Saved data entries
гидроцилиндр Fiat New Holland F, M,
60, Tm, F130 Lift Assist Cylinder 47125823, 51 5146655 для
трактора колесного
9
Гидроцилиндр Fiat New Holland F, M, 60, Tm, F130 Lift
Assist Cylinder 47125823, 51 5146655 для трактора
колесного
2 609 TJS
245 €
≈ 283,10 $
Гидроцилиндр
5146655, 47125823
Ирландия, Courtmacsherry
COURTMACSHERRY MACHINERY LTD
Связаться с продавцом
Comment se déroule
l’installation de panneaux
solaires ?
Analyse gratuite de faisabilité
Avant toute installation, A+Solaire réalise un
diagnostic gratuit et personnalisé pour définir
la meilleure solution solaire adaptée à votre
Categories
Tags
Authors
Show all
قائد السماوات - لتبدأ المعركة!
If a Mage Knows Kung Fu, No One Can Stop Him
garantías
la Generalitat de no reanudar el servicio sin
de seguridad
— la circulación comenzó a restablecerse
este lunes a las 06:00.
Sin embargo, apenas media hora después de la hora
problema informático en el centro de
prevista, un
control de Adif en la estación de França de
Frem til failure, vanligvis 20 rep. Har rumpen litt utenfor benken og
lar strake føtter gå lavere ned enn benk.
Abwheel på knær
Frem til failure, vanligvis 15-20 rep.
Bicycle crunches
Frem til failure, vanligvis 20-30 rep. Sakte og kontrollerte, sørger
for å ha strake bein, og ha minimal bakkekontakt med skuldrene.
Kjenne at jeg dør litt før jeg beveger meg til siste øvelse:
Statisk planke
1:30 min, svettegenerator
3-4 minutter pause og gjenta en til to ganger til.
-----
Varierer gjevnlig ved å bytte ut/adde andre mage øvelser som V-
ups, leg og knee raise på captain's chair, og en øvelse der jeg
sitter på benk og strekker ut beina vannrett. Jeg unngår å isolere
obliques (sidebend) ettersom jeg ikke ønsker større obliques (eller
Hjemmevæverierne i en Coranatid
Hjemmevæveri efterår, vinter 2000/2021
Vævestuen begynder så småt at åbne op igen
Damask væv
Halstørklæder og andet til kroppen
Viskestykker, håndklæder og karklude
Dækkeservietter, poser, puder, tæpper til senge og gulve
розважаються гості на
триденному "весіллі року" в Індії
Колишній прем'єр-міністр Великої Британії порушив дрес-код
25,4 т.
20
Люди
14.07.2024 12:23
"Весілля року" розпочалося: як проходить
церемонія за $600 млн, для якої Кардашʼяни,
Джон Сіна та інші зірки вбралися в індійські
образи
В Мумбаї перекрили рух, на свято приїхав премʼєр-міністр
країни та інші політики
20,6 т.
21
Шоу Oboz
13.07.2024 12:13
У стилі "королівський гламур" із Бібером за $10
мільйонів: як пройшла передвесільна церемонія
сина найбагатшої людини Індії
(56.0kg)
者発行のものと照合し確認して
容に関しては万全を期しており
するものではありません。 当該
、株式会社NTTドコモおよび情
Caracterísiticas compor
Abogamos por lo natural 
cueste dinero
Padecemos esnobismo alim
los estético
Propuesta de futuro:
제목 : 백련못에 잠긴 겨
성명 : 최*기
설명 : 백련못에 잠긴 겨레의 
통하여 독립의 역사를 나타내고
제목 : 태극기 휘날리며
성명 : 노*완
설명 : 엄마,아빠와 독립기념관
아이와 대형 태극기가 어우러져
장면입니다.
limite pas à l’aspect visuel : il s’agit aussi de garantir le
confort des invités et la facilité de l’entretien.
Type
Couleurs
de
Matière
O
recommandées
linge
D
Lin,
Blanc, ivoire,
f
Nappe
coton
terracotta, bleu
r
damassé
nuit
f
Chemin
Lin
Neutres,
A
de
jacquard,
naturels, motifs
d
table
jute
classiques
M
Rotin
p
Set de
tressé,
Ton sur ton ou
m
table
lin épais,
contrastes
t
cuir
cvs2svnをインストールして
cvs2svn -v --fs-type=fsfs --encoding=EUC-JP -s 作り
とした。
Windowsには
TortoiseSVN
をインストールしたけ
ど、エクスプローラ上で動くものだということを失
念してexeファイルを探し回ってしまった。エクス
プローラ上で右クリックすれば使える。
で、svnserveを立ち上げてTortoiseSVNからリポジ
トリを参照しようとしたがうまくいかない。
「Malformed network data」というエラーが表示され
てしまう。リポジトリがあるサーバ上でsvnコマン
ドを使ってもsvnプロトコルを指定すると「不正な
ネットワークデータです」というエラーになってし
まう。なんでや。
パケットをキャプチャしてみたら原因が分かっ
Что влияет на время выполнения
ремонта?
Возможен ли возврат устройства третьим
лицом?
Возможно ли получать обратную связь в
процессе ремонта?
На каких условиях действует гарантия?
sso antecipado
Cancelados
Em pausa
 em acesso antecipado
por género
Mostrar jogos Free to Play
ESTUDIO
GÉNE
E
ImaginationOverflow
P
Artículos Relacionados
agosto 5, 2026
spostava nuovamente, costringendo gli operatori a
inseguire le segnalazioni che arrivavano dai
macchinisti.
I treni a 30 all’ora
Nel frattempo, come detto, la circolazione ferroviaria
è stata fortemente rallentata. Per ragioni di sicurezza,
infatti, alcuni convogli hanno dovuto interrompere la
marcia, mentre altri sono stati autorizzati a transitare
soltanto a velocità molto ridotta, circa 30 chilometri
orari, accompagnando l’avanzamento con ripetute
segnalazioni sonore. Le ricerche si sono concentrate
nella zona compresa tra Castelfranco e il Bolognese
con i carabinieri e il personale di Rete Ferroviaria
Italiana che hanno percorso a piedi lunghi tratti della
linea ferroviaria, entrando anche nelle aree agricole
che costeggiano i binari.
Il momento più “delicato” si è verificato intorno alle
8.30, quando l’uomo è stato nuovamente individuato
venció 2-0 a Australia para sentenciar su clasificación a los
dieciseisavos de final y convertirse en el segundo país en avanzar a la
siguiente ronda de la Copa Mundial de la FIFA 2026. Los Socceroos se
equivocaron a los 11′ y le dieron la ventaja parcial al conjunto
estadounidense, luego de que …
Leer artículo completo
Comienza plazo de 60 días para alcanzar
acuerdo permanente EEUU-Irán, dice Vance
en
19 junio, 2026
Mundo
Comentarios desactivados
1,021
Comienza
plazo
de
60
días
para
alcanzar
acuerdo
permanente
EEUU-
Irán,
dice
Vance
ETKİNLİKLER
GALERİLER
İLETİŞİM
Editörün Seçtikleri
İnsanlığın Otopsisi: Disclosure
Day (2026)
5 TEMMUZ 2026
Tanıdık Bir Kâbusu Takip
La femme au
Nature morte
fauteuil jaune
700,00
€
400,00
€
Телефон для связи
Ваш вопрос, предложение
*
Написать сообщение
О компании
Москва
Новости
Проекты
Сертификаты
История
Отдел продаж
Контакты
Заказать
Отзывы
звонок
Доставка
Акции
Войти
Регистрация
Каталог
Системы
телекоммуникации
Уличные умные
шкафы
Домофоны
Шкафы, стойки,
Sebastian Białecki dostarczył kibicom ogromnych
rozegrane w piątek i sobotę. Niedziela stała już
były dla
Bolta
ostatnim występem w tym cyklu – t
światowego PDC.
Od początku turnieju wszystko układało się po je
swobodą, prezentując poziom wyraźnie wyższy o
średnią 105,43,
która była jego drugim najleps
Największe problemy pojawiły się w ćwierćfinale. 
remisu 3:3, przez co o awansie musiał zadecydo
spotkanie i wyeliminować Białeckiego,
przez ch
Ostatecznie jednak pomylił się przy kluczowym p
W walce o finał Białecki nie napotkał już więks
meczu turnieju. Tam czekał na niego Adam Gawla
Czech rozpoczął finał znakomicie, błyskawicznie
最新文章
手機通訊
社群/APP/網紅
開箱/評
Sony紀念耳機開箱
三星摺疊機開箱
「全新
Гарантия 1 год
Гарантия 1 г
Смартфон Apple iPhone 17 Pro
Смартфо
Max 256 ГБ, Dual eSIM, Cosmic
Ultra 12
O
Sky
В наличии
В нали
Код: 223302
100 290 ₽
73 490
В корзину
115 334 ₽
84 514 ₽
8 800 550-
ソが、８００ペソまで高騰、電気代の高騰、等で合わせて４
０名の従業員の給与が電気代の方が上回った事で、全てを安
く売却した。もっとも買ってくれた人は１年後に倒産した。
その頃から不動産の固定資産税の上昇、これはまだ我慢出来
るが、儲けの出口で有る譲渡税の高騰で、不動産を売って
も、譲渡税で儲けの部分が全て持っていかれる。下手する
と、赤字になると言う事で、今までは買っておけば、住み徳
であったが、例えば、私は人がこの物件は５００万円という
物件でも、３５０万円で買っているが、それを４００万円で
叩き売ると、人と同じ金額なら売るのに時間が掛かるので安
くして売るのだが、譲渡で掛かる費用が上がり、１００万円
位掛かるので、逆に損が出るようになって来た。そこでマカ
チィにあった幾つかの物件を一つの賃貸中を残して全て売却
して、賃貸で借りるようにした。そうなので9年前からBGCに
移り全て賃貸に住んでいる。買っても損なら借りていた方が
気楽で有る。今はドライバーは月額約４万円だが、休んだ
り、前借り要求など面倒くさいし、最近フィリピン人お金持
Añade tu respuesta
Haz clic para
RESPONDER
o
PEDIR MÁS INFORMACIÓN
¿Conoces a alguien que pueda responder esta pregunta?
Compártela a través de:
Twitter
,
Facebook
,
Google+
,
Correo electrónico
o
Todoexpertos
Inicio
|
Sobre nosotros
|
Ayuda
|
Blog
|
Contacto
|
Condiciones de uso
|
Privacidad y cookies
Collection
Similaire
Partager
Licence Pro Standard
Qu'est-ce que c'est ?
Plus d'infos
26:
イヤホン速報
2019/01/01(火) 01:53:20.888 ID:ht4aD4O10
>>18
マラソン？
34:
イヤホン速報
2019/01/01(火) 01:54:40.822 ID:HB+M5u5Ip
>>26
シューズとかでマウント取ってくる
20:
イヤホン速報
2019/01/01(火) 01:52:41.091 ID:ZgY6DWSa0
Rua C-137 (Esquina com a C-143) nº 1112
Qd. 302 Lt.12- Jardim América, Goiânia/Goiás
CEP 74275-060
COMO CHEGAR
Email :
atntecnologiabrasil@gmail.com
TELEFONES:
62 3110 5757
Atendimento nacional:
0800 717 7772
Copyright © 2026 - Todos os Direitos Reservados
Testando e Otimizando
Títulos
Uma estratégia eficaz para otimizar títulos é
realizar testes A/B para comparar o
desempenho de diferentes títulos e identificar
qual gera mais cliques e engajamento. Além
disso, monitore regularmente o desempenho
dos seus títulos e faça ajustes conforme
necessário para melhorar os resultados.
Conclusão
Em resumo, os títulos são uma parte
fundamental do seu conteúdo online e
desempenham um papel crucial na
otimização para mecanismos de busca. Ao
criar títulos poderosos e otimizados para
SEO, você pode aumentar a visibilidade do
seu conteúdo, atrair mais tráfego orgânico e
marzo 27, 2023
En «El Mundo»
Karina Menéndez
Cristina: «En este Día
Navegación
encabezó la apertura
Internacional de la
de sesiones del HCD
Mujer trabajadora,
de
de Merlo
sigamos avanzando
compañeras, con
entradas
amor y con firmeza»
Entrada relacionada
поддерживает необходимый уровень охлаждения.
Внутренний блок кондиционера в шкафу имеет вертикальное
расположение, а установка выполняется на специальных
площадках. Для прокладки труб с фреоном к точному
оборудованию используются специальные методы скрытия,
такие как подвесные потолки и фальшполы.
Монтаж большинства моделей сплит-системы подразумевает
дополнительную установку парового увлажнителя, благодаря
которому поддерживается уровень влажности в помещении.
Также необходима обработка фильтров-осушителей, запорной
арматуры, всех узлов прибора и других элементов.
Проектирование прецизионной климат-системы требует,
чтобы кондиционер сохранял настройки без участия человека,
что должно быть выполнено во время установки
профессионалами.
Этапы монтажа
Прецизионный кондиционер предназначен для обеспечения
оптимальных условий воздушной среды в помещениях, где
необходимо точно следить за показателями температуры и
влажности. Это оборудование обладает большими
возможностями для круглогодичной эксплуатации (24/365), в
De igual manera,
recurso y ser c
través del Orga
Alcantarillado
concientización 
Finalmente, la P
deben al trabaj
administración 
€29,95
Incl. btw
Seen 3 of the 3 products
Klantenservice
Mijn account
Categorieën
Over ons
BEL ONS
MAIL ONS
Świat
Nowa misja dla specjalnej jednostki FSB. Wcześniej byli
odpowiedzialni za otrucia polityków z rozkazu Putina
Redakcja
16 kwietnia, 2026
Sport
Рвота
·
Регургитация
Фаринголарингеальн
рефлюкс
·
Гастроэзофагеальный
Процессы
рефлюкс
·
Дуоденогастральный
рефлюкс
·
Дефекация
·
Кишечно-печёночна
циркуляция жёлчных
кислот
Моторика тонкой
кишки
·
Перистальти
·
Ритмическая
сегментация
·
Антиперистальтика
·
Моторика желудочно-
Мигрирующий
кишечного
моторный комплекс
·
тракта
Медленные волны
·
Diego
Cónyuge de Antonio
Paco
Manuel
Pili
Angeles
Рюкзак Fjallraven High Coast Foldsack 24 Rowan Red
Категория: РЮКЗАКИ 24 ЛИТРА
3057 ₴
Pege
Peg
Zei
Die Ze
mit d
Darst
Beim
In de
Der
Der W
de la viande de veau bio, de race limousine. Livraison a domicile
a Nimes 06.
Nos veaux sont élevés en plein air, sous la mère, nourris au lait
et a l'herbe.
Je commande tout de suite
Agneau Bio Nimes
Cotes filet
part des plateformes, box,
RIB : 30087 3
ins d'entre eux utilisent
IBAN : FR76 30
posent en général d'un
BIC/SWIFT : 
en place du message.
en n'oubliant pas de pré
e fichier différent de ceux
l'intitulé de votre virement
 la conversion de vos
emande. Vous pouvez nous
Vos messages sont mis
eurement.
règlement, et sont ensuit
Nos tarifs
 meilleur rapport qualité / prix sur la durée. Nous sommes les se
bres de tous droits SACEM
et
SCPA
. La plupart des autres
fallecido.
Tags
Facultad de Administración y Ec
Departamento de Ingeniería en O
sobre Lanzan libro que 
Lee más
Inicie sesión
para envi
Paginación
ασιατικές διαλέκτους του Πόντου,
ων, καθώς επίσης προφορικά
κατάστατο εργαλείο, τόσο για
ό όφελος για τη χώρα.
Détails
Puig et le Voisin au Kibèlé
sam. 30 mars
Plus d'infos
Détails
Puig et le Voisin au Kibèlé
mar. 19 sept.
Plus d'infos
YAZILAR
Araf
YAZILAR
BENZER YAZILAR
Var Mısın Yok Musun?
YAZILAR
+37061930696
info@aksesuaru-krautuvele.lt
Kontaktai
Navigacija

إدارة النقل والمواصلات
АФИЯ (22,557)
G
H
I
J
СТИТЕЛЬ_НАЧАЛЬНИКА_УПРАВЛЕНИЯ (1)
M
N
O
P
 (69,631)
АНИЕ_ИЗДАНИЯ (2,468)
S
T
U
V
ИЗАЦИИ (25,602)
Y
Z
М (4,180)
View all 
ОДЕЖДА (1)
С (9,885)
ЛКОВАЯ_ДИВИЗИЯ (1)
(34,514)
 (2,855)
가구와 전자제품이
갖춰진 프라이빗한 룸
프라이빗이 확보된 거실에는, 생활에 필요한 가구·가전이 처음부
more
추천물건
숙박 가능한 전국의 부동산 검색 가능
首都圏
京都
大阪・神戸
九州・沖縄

◆ **Exercise brief**: Print the lines of the listing above unchanged, from its first line through the line that contains "diagnostic gratuit et", including both.

◆ **Result**:
гидроцилиндр Fiat New Holland F, M,
60, Tm, F130 Lift Assist Cylinder 47125823, 51 5146655 для
трактора колесного
9
Гидроцилиндр Fiat New Holland F, M, 60, Tm, F130 Lift
Assist Cylinder 47125823, 51 5146655 для трактора
колесного
2 609 TJS
245 €
≈ 283,10 $
Гидроцилиндр
5146655, 47125823
Ирландия, Courtmacsherry
COURTMACSHERRY MACHINERY LTD
Связаться с продавцом
Comment se déroule
l’installation de panneaux
solaires ?
Analyse gratuite de faisabilité
Avant toute installation, A+Solaire réalise un
diagnostic gratuit et personnalisé pour définir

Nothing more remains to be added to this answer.